Compound Components
Compound components are a pattern where a parent component shares implicit state with its children, working together as a cohesive unit. Think <select> and <option> — they're meaningless apart but powerful together.
Compound components are a band — the lead singer (parent) sets the tempo, and each musician (child) plays their part by listening to the same rhythm (context). They're meaningless as solos.
Implementation uses Context: the parent provides state and callbacks, children consume them. Example: <Tabs> provides activeIndex and setActiveIndex, <Tab> reads activeIndex to style itself, <TabPanel> renders content based on activeIndex. The consumer uses it declaratively: <Tabs><Tab>A</Tab><Tab>B</Tab><TabPanel>Content A</TabPanel></Tabs>. This gives the user full control over rendering order and markup while the parent manages state.

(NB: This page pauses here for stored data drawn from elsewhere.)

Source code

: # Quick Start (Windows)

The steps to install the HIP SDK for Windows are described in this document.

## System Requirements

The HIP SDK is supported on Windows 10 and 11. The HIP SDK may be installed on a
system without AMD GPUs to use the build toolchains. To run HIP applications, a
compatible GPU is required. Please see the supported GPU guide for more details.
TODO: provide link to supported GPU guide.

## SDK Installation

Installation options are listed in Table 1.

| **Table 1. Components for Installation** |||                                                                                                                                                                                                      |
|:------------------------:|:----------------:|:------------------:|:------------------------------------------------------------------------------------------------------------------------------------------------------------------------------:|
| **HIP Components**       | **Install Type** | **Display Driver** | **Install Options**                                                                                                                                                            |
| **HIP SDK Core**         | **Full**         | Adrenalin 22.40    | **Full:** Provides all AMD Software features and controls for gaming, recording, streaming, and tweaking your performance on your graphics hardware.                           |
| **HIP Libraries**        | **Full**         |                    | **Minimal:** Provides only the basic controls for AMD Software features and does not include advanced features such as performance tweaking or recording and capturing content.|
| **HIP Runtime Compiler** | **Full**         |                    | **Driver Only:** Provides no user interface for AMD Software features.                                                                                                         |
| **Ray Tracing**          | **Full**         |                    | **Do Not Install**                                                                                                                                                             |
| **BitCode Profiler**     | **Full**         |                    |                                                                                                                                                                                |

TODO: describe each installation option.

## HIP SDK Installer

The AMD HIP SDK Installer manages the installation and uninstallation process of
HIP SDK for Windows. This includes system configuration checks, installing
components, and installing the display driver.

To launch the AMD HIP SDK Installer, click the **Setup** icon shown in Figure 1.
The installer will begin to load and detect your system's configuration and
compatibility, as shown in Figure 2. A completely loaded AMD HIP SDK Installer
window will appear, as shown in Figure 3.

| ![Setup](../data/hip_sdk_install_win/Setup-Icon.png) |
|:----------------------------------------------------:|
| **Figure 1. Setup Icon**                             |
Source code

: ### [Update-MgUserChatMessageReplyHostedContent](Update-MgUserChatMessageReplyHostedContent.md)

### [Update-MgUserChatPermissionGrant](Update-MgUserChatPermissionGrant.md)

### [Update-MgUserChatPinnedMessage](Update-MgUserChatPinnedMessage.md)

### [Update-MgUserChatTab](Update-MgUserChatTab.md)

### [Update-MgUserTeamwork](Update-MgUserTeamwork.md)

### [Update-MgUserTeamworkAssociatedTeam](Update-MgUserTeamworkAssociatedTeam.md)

Advanced compound components use React.Children.map or the Context pattern to support flexible nesting (children can be wrapped in divs or fragments). The Context approach is more robust because it doesn't rely on direct parent-child relationships. Libraries like Radix UI and Headless UI use this pattern extensively. Type safety can be achieved by constraining the context type and exposing only the compound component's public API through the parent's static properties: Tabs.Tab, Tabs.Panel.
Compound components let a parent and its children share implicit state via Context, working as a cohesive unit like HTML's select/option. The parent manages state, children consume it, and the user gets a declarative API with full control over rendering. I prefer the Context-based approach over React.Children manipulation for flexibility with nested structures.
Using React.Children.map breaks when children are wrapped in fragments or intermediate components. The Context-based approach avoids this fragility.